## Exercise 1
In the grain market report below, list every commodity whose name opens a paragraph in capital letters.
## Exercise 2
Transcribe the grain market report word for word, from "Settlement prices are" up to and including "cents per bushel.".
## Exercise 3
Answer these from the grain market report:
(a) How many canola contracts were traded on Friday?
(b) How many tonnes of US wheat did Taiwan sign a letter of intent to buy?
(c) What figure did Statistics Canada give for Canada's wheat production?

## Exercise passage
━━━━━━━━

Losses in US soybeans also weighed on values.
A total of 24,247 canola contracts were traded on Friday, which compares with Thursday when 33,628 contracts changed hands. Spreading accounted for 14,144 of the contracts traded.
Milling wheat, barley and durum were all untraded.
Settlement prices are in Canadian dollars per metric ton.
SOYBEAN futures at the Chicago Board of Trade saw some choppy activity to end the week, but settled with losses of one to three cents per bushel.
A weaker tone in the US dollar, brought on by some disappointing US employment data, provided some early support for soybeans. However, the market ran into resistance, with spec selling ahead of the weekend weighing on prices.
The advancing US harvest and generally improving yield prospects contributed to the eventual losses in soybeans, according to participants.
SOYOIL settled higher on Friday, with gains in crude oil and spreading against soymeal behind some of the strength.
SOYMEAL futures were down on Friday.
CORN futures in Chicago were narrowly mixed on Friday, settling within a penny of unchanged after a choppy day as the crop continues to lack any fresh fundamental news.
The situation in corn was similar to that in soybeans, with support from the weaker US dollar being countered by the advancing harvest.
Expectations for increased competition from South America were also overhanging the corn market.
WHEAT futures in Chicago were down by three to five cents per bushel on Friday, as the short-covering bounce that supported values in recent days ran out of steam.
Poor export demand remains the major bearish influence for the US wheat futures, as the country remains overpriced in the global market.
However, weather concerns in some wheat growing regions of the world – including dryness in Australia and the Black Sea region, did provide some support. Concerns over possible seeding delays in the US were also supportive.
– Taiwan signed a letter of intent to purchase 1.7 million tonnes of US wheat over the next two years, according to the US Wheat Associates. The deal is reported to be worth US$3.03 billion.
– Canada’s wheat production was estimated at 26.1 million tonnes by Statistics Canada in a report out Friday. That was up by 1.4 million tonnes from the August estimate, but still below the 29.4 million tonnes grown the previous year.
– Of that total, Canadian durum production for 2015 is estimated at 4.7 million tonnes by StatsCan, which was in line with trade guesses, but below the 5.2 million grown last year.

━━━━━━━━

## Dataset content

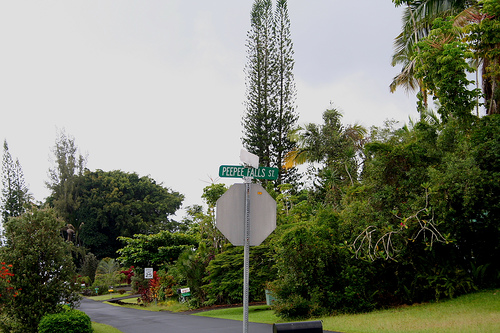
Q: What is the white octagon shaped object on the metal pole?
A: Stop sign.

━━━━━━━━

## Worked solution 1
SOYBEAN
SOYOIL
SOYMEAL
CORN
WHEAT

## Worked solution 2
Settlement prices are in Canadian dollars per metric ton.
SOYBEAN futures at the Chicago Board of Trade saw some choppy activity to end the week, but settled with losses of one to three cents per bushel.

## Worked solution 3
(a) 24,247
(b) 1.7 million tonnes, over the next two years
(c) 26.1 million tonnes